# [Task description]
Look through the listing below, and wherever a line has the string "nose", pull it out.
[[ Working data, beginning ]]
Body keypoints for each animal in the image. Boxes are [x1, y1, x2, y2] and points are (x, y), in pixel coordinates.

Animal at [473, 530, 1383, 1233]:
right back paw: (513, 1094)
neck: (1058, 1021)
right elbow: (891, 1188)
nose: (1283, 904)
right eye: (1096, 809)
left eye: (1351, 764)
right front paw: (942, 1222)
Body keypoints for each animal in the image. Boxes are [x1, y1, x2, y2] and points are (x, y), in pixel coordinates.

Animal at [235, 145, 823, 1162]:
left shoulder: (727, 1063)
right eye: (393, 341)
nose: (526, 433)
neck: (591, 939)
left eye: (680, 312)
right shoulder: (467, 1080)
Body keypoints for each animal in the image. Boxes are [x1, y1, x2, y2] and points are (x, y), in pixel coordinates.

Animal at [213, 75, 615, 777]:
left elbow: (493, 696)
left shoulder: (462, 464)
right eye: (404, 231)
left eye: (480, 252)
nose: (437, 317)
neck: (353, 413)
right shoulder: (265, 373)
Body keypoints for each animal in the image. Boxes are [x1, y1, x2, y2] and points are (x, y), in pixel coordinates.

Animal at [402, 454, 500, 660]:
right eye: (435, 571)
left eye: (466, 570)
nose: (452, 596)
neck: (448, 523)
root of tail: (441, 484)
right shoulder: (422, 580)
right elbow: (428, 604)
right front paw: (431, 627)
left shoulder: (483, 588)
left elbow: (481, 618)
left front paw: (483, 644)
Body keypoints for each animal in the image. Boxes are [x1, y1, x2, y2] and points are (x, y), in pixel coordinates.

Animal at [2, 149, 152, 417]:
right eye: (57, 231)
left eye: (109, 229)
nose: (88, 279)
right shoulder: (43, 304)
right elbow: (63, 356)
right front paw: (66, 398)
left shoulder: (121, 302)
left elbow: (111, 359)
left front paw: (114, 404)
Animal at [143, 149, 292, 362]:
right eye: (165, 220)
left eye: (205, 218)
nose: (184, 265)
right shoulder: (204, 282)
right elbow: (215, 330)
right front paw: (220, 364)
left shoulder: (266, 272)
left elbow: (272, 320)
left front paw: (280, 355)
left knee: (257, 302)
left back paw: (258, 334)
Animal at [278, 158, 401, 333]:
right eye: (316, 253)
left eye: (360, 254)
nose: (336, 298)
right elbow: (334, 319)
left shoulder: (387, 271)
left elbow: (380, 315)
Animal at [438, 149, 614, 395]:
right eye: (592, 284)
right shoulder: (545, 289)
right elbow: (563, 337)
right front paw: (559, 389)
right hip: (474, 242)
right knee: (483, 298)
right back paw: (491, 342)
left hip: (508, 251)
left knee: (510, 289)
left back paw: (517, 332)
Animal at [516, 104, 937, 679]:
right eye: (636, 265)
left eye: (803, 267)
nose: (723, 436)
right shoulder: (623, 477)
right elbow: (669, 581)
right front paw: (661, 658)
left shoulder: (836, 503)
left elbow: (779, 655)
[[ Working data, end ]]
# [Answer]
nose: (1283, 904)
nose: (526, 433)
nose: (437, 317)
nose: (452, 596)
nose: (88, 279)
nose: (184, 265)
nose: (336, 298)
nose: (723, 436)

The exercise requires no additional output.